The second test flight proved challenging. The activation of the RATO on takeoff threw the aircraft onto its tail, depriving the pilot of effective tail control. As the RATO expired, the aircraft’s nose dropped, jolting the plane to a sudden halt. Struggling to abort the takeoff, the pilot grappled with the aircraft until it ran over a drainage ditch, resulting in a halt just shy of the water’s edge.
Despite the bumpy test, several more airframes were under construction, including variations such as a two-seat trainer, a reconnaissance aircraft, and a fighter equipped with two 30 mm Type 5 cannons. Designers planned for these airframes to harness the power of advanced versions of the Ne-20 engine, a promise of a boost in thrust ranging from 15% to a staggering 140%. However, Japan’s surrender brought these developments to a grinding halt.
After the War
In the aftermath of the war, a handful of incomplete airframes, including the 3rd, 4th, and 5th, found their way to the U.S. for study. Today, two remnants of the Kikka project persist at the National Air and Space Museum.
One airframe, assembled from multiple incomplete models, remains in storage at the Paul E. Garber Preservation, Restoration and Storage Facility in Maryland. Experts speculate that workers constructed the second for load testing, and now it has a place of honor in the Mary Baker Engen Restoration Hangar at the NASM Udvar-Hazy Center.

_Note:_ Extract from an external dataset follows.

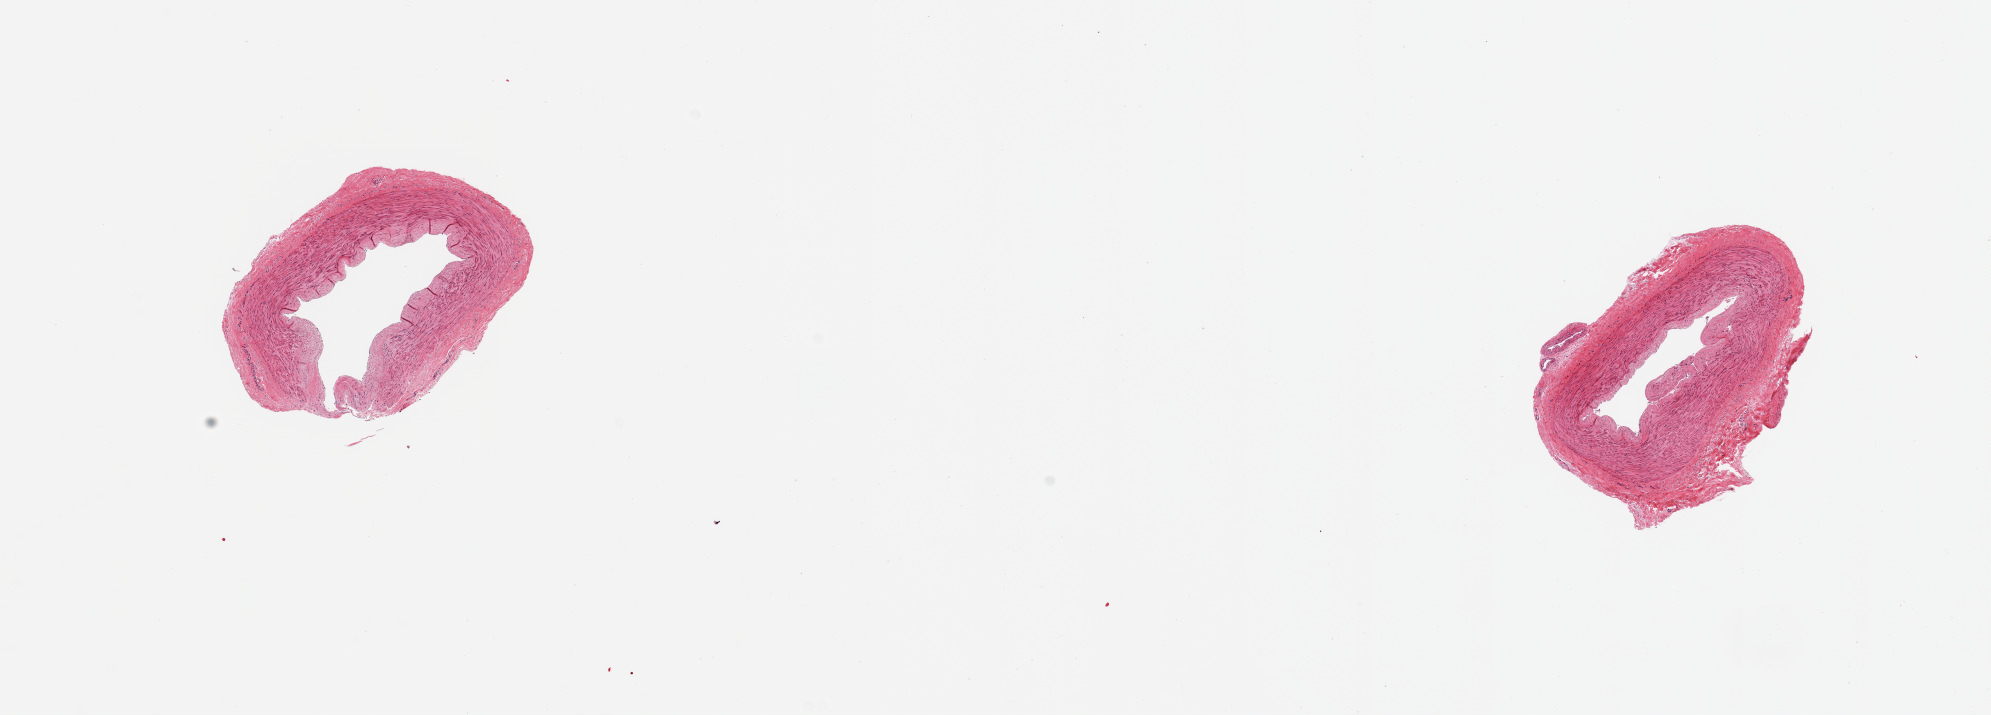
Whole-slide image, H&E stain — low-resolution overview of the scanned area, about 15.8 x 5.7 mm, PAXgene-fixed paraffin-embedded (PFPE) section, target tissue: tibial artery, tissue donor sample.
Reviewer comment on this tissue sample: 2 pieces; well trimmed.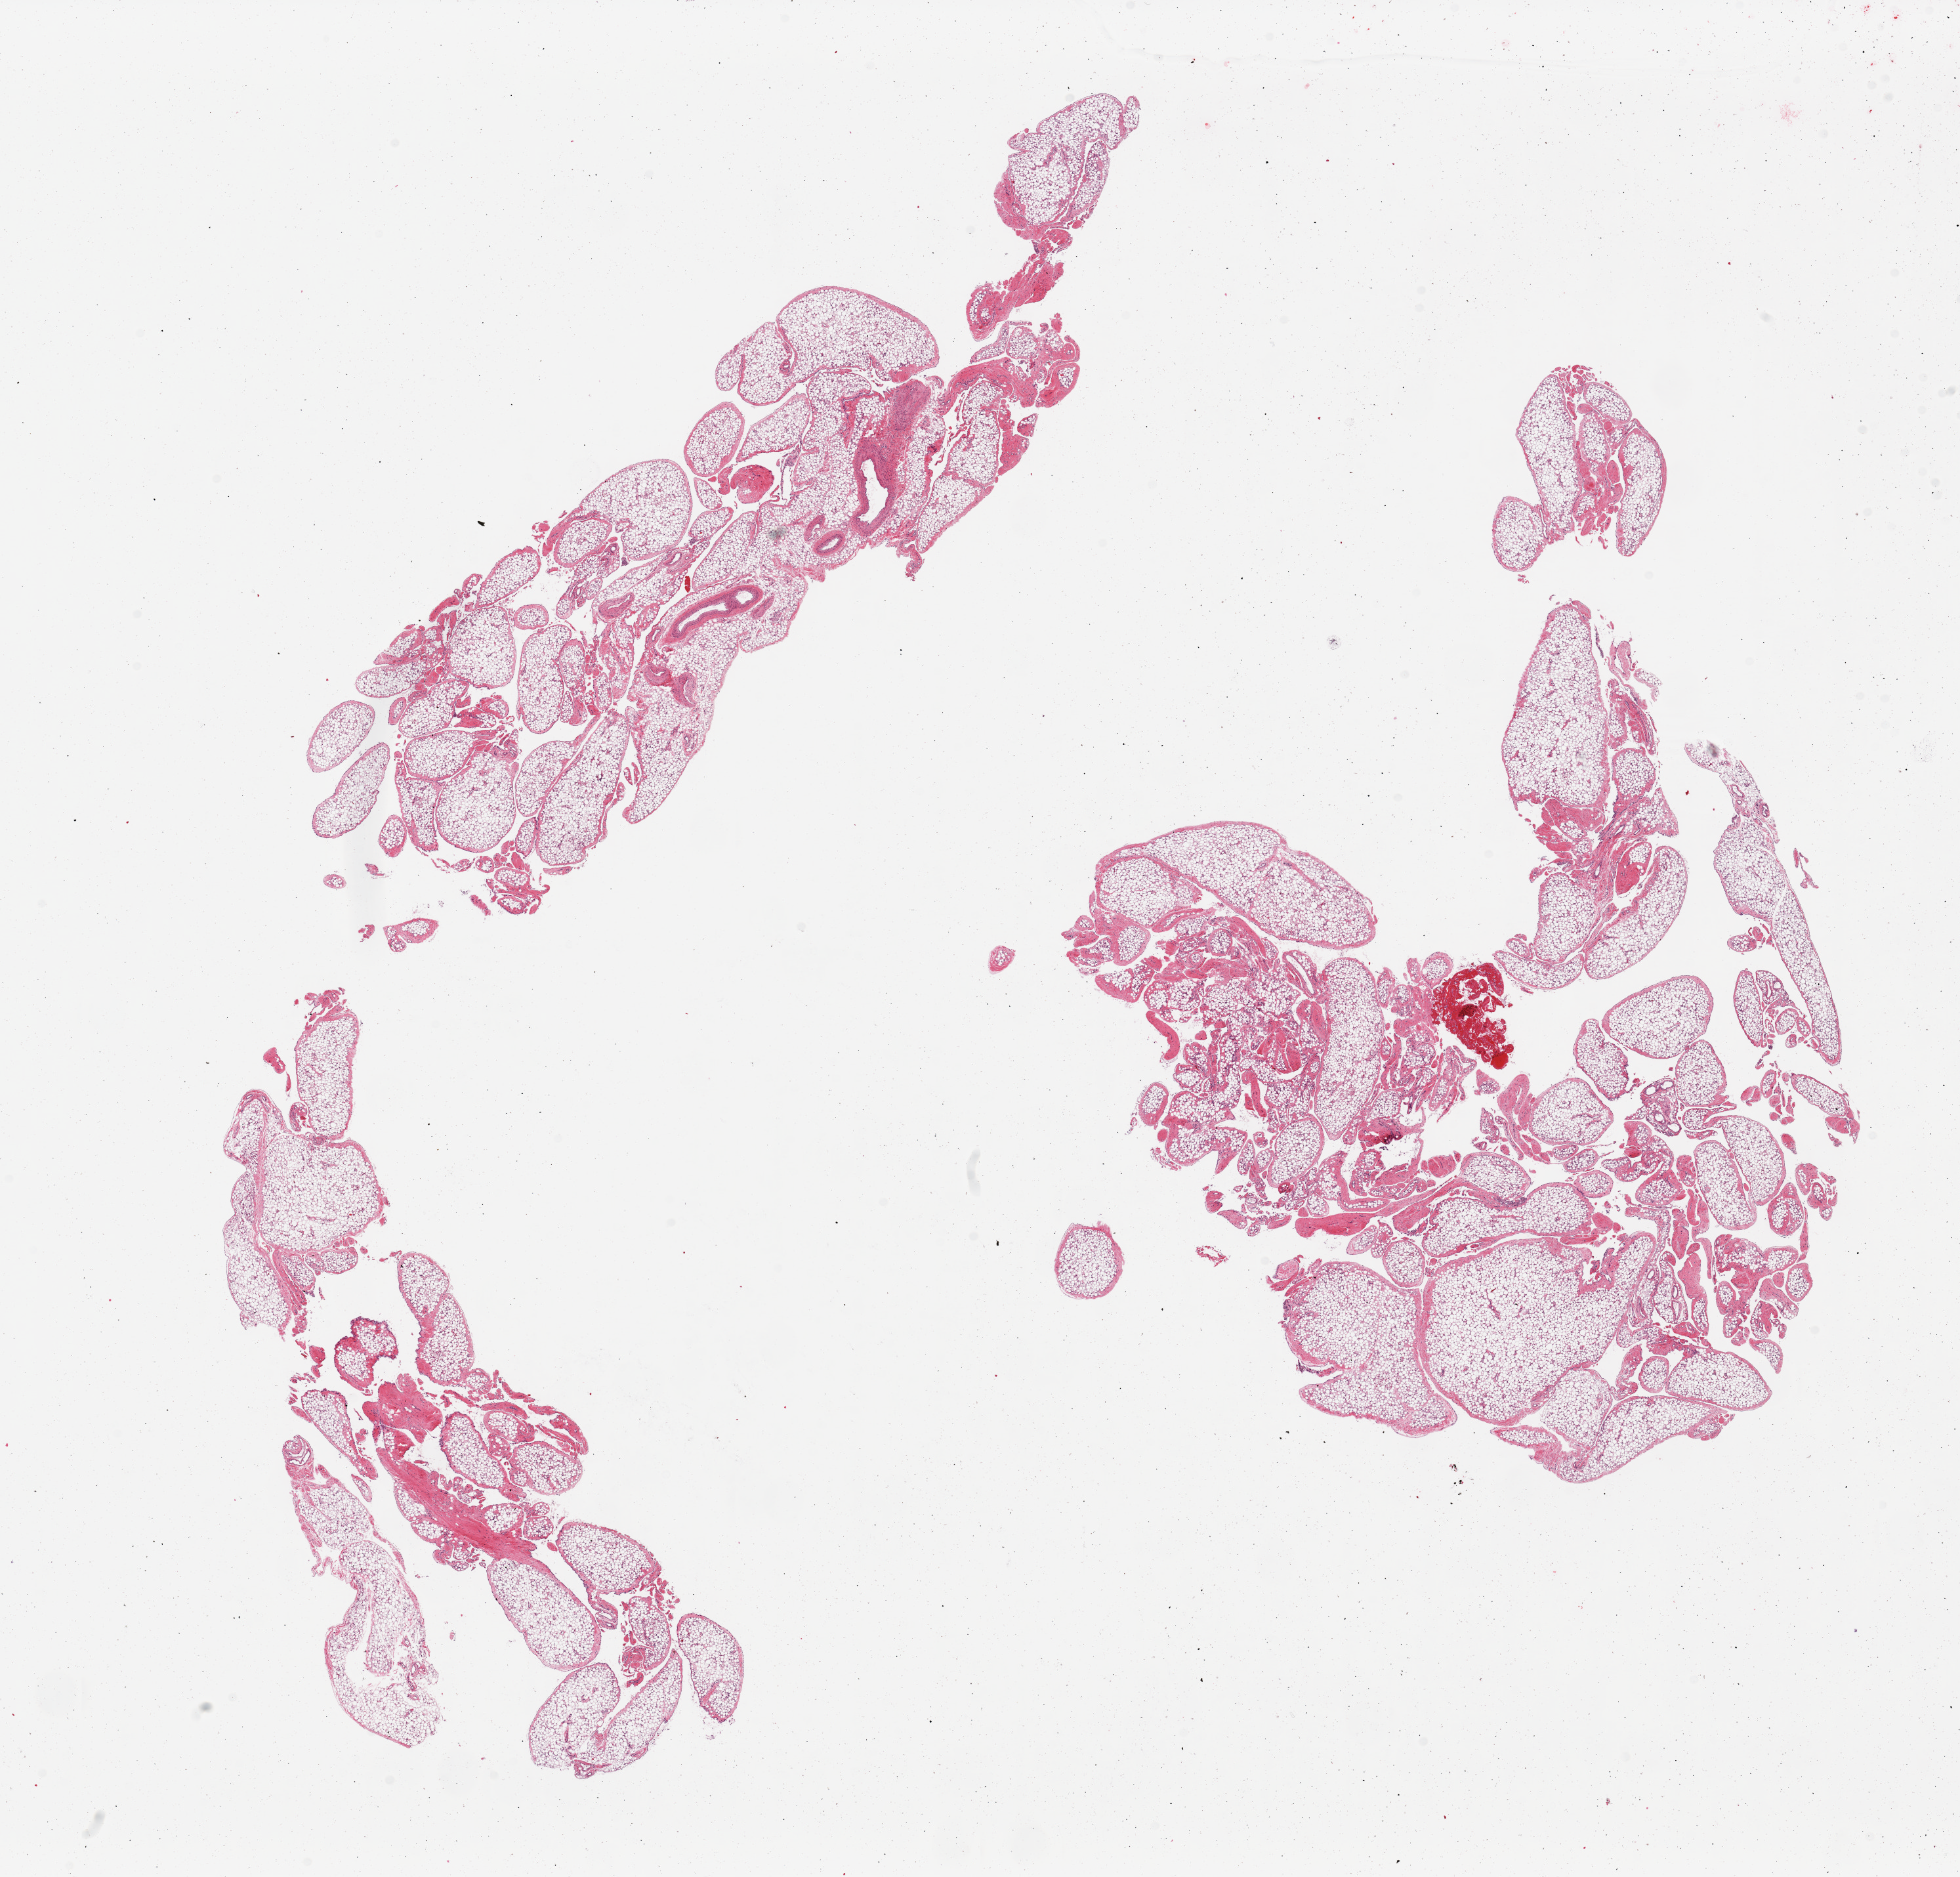
Digitized hematoxylin and eosin (H&E)-stained section — shown as a low-resolution overview of the whole scanned area (about 23.6 x 22.6 mm, acquisition: 20x scan). PAXgene-fixed paraffin-embedded (PFPE) section. Sampled site (target tissue): omentum. Donor tissue sample. Male donor.
* review note (as recorded): 2 pieces; more submesothelial fibrosis than usual. No vasculitis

The Ne-20 engines also met a similar fate, with two samples shipped to the U.S. in 1946. Chrysler Corporation analyzed these engines, even managing to construct a working model from the parts and testing it for almost 12 hours. The resulting report titled “Japanese NE-20 turbo jet engine. Construction and performance” is now a highlight exhibit at the Tokyo National Science Museum.
A Nice Attempt
The Nakajima Kikka, a promising symbol of Japan’s attempt to compete in the jet age, might have met an untimely end due to the events of World War II. The Kikka’s tale is not just one of technological marvel, but also a testament to human resilience and innovation in the face of adversity.